Never disturb Hutch.
5.0 Un (sous)produit à la fois très rétro et parfaitement dans l’air du temps. On pense à True Lies ou A history of violence, dans le fond : le traditionnel sommeil du lion reconverti en agneau, ici un père de famille, terne et répétitif (la mise en scène d’une lourdeur terrible pour nous faire comprendre la morosité de son quotidien) cache une double vie passée de tueur à gages sans âme.
L’histoire est archi cousue : Celle d’un type apparemment lambda, qui vit sa petite vie monotone de père de famille dans un quartier pavillonnaire, et qui le soir d’un cambriolage chez lui, ne fera rien… Jusqu’à ce que ça le ronge et qu’on comprenne qu’il était loin d’être un type lambda dans une vie antérieure.
Ilya Nailshuller – dont c’est le deuxième long métrage en tant que réalisateur (après Hardcore Henry, que je n’ai pas vu) – n’a évidemment ni la carrure de Cronenberg ni celle de Cameron mais il leur emprunte beaucoup, aussi bien la crudité et la sécheresse de l’un que l’humour et le rythme de l’autre.
Pourtant, Nobody semble davantage opérer dans la lignée de John Wick et Breaking bad. Même scénariste que la franchise : Derek Kolstad. Même acteur que dans la série : Bob Odenkirk n’est pas choisi au hasard et l’on se dit que ce rôle (qui sied sans doute mieux à Keanu Reeves, plus monolithique) va comme un gant à celui qu’on associera toujours à celui de l’avocat véreux Jimmy McGill / Saul Goodman.

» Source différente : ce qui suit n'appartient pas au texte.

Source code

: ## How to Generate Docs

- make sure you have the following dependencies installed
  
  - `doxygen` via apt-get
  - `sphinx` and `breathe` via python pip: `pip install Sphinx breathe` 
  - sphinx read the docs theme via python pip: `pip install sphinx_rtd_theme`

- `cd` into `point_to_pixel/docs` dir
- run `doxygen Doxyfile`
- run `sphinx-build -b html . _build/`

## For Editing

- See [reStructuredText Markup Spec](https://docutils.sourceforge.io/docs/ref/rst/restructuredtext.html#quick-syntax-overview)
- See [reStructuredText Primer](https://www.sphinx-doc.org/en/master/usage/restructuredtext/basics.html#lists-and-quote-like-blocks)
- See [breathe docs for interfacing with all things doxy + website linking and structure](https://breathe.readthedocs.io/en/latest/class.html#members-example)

Si elles sont nettement moins flamboyantes visuellement que dans John Wick, les scènes d’action sont plutôt réussies, efficaces, superbement chorégraphiées, notamment lors de la séquence du bus : On y sent bien chaque coup, chaque plaie, de chaque côté. Car c’est aussi ça qui importe : Le personnage en prend plein la gueule aussi. Et surtout le film n’en fait pas un héros, loin de là. Plutôt un cinglé qui laisse échapper tout ce qu’il refoulait.
C’est un peu tout l’inverse d’un Taken dans la motivation, c’est sans doute ce qui me plait. Que le film ne tente pas d’interroger voire de convaincre son spectateur qu’il ferait pareil si on violait / tuait un de ses proches, mais au contraire il fait du personnage un anti-héros, badass masqué, complètement dingue. Et il le fait jusqu’au choix scénaristique : Odenkirk redevient clairement le loup quand il comprend que ses agresseurs ont pris le collier de sa fille en embarquant sa pile d’espèces disposées dans une coupelle. C’est un collier qui le fait vriller. Il me semble qu’on ne peut pas faire plus honnête pour dire qu’on va juste partir dans le cocktail de bourrinade plutôt que de nous raconter quoi que ce soit de cohérent. Et ça le film le tient plutôt bien puisqu’il se termine en apothéose dans un entrepôt piégé (façon Home Alone trash) où les personnages défoncent du russe à la pelle, enfin plutôt à la mitrailleuse, bombe tout ce que tu veux.
En résulte un Actioner correct. Un bis très chouette. Oubliable dès que le film est terminé, tant il ne recèle d’aucune inventivité, tant le scénario est prétexte, mais le plaisir instantané est là. Et Odenkirk est top.